## [Work to complete]
Reproduce every line of the material below without any change, keeping the original order and spelling.

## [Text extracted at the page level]
□ □ □ □ □ □ □
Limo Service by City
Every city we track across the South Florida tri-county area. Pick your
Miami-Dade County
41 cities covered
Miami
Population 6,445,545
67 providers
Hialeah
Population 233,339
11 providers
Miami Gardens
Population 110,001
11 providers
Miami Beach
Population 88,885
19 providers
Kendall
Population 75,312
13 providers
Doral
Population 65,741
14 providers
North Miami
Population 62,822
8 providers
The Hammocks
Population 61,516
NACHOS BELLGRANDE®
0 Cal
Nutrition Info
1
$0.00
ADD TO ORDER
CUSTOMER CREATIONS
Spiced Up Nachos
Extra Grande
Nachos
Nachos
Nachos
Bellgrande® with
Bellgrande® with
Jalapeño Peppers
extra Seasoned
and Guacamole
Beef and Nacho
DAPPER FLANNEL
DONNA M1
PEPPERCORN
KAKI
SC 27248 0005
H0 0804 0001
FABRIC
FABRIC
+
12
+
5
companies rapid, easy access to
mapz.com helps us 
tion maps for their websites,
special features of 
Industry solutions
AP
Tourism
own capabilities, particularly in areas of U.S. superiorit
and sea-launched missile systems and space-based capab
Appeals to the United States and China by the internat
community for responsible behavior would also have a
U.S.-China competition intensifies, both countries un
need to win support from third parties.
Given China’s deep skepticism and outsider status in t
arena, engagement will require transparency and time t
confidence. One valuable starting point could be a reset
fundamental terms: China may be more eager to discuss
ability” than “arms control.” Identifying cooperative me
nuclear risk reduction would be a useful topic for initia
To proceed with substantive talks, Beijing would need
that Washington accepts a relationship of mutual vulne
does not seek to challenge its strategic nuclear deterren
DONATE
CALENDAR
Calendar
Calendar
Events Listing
□ □ □ □ □ □ □
## [Response area]
Limo Service by City
Every city we track across the South Florida tri-county area. Pick your
Miami-Dade County
41 cities covered
Miami
Population 6,445,545
67 providers
Hialeah
Population 233,339
11 providers
Miami Gardens
Population 110,001
11 providers
Miami Beach
Population 88,885
19 providers
Kendall
Population 75,312
13 providers
Doral
Population 65,741
14 providers
North Miami
Population 62,822
8 providers
The Hammocks
Population 61,516
NACHOS BELLGRANDE®
0 Cal
Nutrition Info
1
$0.00
ADD TO ORDER
CUSTOMER CREATIONS
Spiced Up Nachos
Extra Grande
Nachos
Nachos
Nachos
Bellgrande® with
Bellgrande® with
Jalapeño Peppers
extra Seasoned
and Guacamole
Beef and Nacho
DAPPER FLANNEL
DONNA M1
PEPPERCORN
KAKI
SC 27248 0005
H0 0804 0001
FABRIC
FABRIC
+
12
+
5
companies rapid, easy access to
mapz.com helps us 
tion maps for their websites,
special features of 
Industry solutions
AP
Tourism
own capabilities, particularly in areas of U.S. superiorit
and sea-launched missile systems and space-based capab
Appeals to the United States and China by the internat
community for responsible behavior would also have a
U.S.-China competition intensifies, both countries un
need to win support from third parties.
Given China’s deep skepticism and outsider status in t
arena, engagement will require transparency and time t
confidence. One valuable starting point could be a reset
fundamental terms: China may be more eager to discuss
ability” than “arms control.” Identifying cooperative me
nuclear risk reduction would be a useful topic for initia
To proceed with substantive talks, Beijing would need
that Washington accepts a relationship of mutual vulne
does not seek to challenge its strategic nuclear deterren
DONATE
CALENDAR
Calendar
Calendar
Events Listing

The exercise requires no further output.